Requirement:
Count, in the data that follows, every line with the string "years", and give that count as the whole reply.
---------- Data excerpts ----------
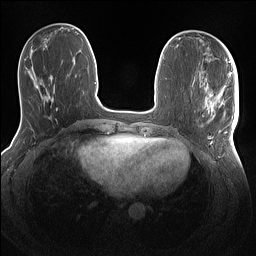
Breast MRI (dynamic contrast-enhanced), one axial slice; position 47 of 160 along the scan axis; dynamic contrast-enhanced series, time point 2 of 7 at this slice position (early post-contrast); 1.5 T; TE 1.4 ms, TR 5 ms; 256 × 256 image matrix, field of view 320 × 320 mm. Female patient.
Annotated regions visible in this slice (semi-automatically segmented with operator editing):
- enhancing-tissue mask used for the functional tumour volume (all voxels passing the contrast-enhancement thresholds inside the analysis volume; usually the tumour): bounding box <204,86,239,144> (left, top, right, bottom; pixels)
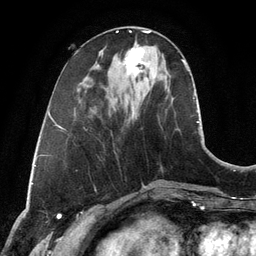
Breast MRI, one axial slice. Position 40 of 134 along the scan axis. Cropped to one breast. Dynamic contrast-enhanced series, time point 2 of 6 at this slice position (early post-contrast). 3 T. TE 2.8 ms, TR 6.9 ms. 1.2 mm slice thickness. 256 × 256 image matrix, field of view 190 × 190 mm. Female patient.
Structures marked on this image (semi-automatically segmented with operator editing):
- enhancing-tissue mask used for the functional tumour volume (all voxels passing the contrast-enhancement thresholds inside the analysis volume; usually the tumour): bounding box (x1, y1, x2, y2) in pixels: (123, 47, 144, 76)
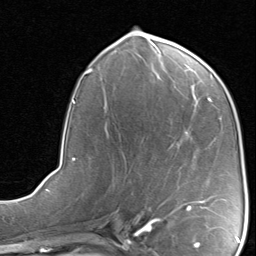
Breast MRI, one axial slice. Position 39 of 80 along the scan axis. Cropped to one breast. Dynamic contrast-enhanced series, time point 2 of 8 at this slice position (early post-contrast). 1.5 T. TE 1.7 ms, TR 4.5 ms. 256 × 256 image matrix, field of view 180 × 180 mm. Female patient.
Structures marked on this image (semi-automatically segmented with operator editing):
- enhancing-tissue mask used for the functional tumour volume (all voxels passing the contrast-enhancement thresholds inside the analysis volume; usually the tumour): bounding box (x1, y1, x2, y2) in pixels: (176, 201, 207, 210)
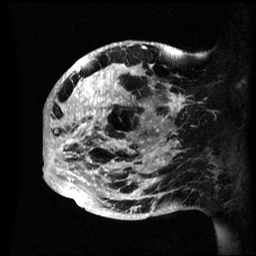
Breast MRI (dynamic contrast-enhanced), one sagittal slice; slice 21 of 60 in the series (ordered by position); dynamic contrast-enhanced series, image 2 of 3 at this slice position (ordered by acquisition); 1.5 T; TE 4.2 ms, TR 8.4 ms; 2.4 mm slice thickness; 256 × 256 image matrix, field of view 230 × 230 mm. Patient: female, 48 years.
Annotated regions visible in this slice (semi-automatic segmentation, software-assisted and operator-edited):
- analysis volume of interest (the breast-tissue region the enhancement analysis was run in; not a lesion): bounding box (x1, y1, x2, y2) in pixels: (44, 41, 195, 220)
- tumour enhancement mask (voxels above the 70 % enhancement threshold inside the analysis volume of interest): (44, 42, 183, 207)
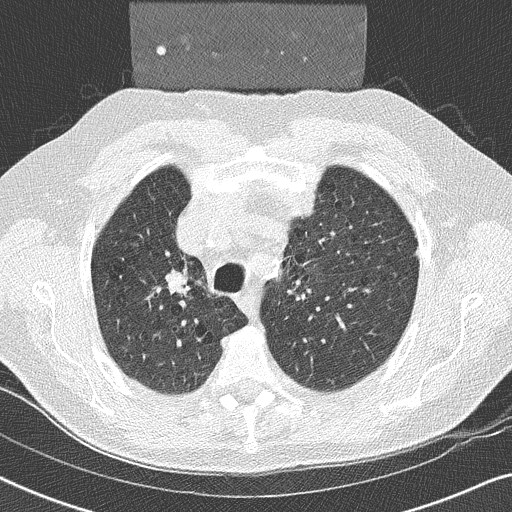
Low-dose screening chest CT, one axial slice; position 183 of 252 along the scan axis; reconstruction kernel B50f; 120 kVp; lung window (W 1500 / L -600 HU); 2 mm slice thickness; 512 × 512 image matrix, field of view 330 × 330 mm.
Outlined on this slice (manually delineated by an expert):
- lesion 1 (tumor, upper lobe of right lung): bounding box (x1, y1, x2, y2) in pixels: (166, 270, 187, 293)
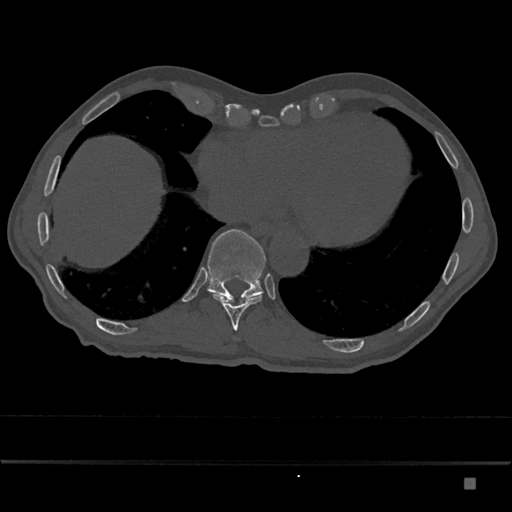
CT including the spine, one axial slice; 120 kVp; bone window (W 1800 / L 400 HU); 512 × 512 image matrix. Patient: male, 72 years. From the clinical record (not read from this slice): primary cancer: prostate.
Structures marked on this image (semi-automatically segmented with operator editing):
- T10 vertebra: box from (x=213, y=294) to (x=262, y=331) px
- T11 vertebra: (x=207, y=229)–(x=266, y=302)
----------
Reply:
2